Il y a toujours des retours surprenants qui nous ravissent d'avance. Douze ans après son précédent album Toward The Low Sun, la formation australienne Dirty Three revient d'une manière que l'on devine à son image, à savoir discrète, humble et précieuse. Quel plaisir de retrouver ce trio instrumental qui fut assez tonitruant à ses débuts – on le rattacha vaguement au courant post-rock alors émergent – puis plus serein par la suite avec les merveilleuses explorations lo-fi d'Ocean Songs (1998) et de Whatever You Love, You Are (2000). Quel plaisir aussi de retrouver Warren Ellis, génial multi-instrumentiste principalement connu pour avoir intégré depuis le milieu des années 90 la bande des Bad Seeds de Nick Cave avec qui il continue d'ailleurs d'écrire quelques musiques de films, quand ce n'est pas seul qu'il s'y attelle. Warren Ellis a même reçu en 2016 un César pour la bande originale de Mustang, remarquable (et remarqué) premier long métrage de la réalisatrice turque Deniz Gamze Ergüven.

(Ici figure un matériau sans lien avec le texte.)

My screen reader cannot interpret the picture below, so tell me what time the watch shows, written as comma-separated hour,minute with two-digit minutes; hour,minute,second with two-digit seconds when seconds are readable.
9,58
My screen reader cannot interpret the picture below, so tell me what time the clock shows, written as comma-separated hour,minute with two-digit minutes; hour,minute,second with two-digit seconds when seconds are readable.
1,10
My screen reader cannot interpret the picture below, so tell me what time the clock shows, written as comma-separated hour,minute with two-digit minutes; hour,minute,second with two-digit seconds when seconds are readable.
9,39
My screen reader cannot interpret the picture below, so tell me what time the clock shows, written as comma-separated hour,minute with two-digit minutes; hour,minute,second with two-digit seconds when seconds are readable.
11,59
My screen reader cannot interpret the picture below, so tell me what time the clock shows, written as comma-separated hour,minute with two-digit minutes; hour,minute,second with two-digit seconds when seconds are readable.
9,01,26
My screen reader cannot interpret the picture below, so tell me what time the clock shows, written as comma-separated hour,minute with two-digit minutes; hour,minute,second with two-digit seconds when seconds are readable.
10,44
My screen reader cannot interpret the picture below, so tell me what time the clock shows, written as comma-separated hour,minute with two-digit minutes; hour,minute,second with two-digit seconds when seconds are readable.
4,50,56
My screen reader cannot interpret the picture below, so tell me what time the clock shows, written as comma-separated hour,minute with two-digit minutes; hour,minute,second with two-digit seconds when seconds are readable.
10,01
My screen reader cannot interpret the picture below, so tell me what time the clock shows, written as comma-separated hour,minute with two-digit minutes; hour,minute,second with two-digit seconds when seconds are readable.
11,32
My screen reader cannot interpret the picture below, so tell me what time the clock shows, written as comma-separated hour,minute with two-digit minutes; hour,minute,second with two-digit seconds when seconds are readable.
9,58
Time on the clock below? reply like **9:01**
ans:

Love Changes Everything (il n'est jamais trop niais de le rappeler) pourrait également être l'une de ces musiques de film imaginaire, projetant dans nos esgourdes un périple en six actes traversé d'errances et de digressions, de nostalgie et d'insouciance, de maladresses attachantes et de petites turbulences. L'ouverture de l'album (ci-dessous) se fait d'abord peu aimable en nous présentant une jam chaotique où le violon de Ellis semble se débattre avec la guitare noisy de Mick Turner et les tambourinages hasardeux de Jim White. On pense notamment à certains morceaux de The Necks, autre trio instrumental australien, dans cette façon de faire cohabiter des éléments sonores disparates n'ayant rien à voir ensemble.

La suite de Love Changes Everything bascule toutefois dans une autre ambiance en nous offrant une poignée de compositions plus apaisées faisant lentement apparaître une sensibilité à fleur de peau dans laquelle le violon de Warren Ellis reste relégué à des boucles de second plan au profit du piano. La dernière peinture du guitariste Mick Turner ornant la couverture de l'album d'une étrange créature en forme de "papillon-bouquet de fleurs" nous donnait certainement un premier indice pour appréhender l'écoute de cette œuvre de Dirty Three. Les compositions semi-improvisées du groupe semblent en effet fleurir ou éclore, poussées par un élan de vie transformant une nature souvent sauvage et désordonnée en cathédrales sonores fragiles et célestes. La dernière partie (la plus longue) de ce Love Changes Everyhing sans matière grasse est en cela un petit miracle d'émotion clôturant très gracieusement cet album pour le moins irradiant, énième réussite totale dans la discographie de Dirty Three.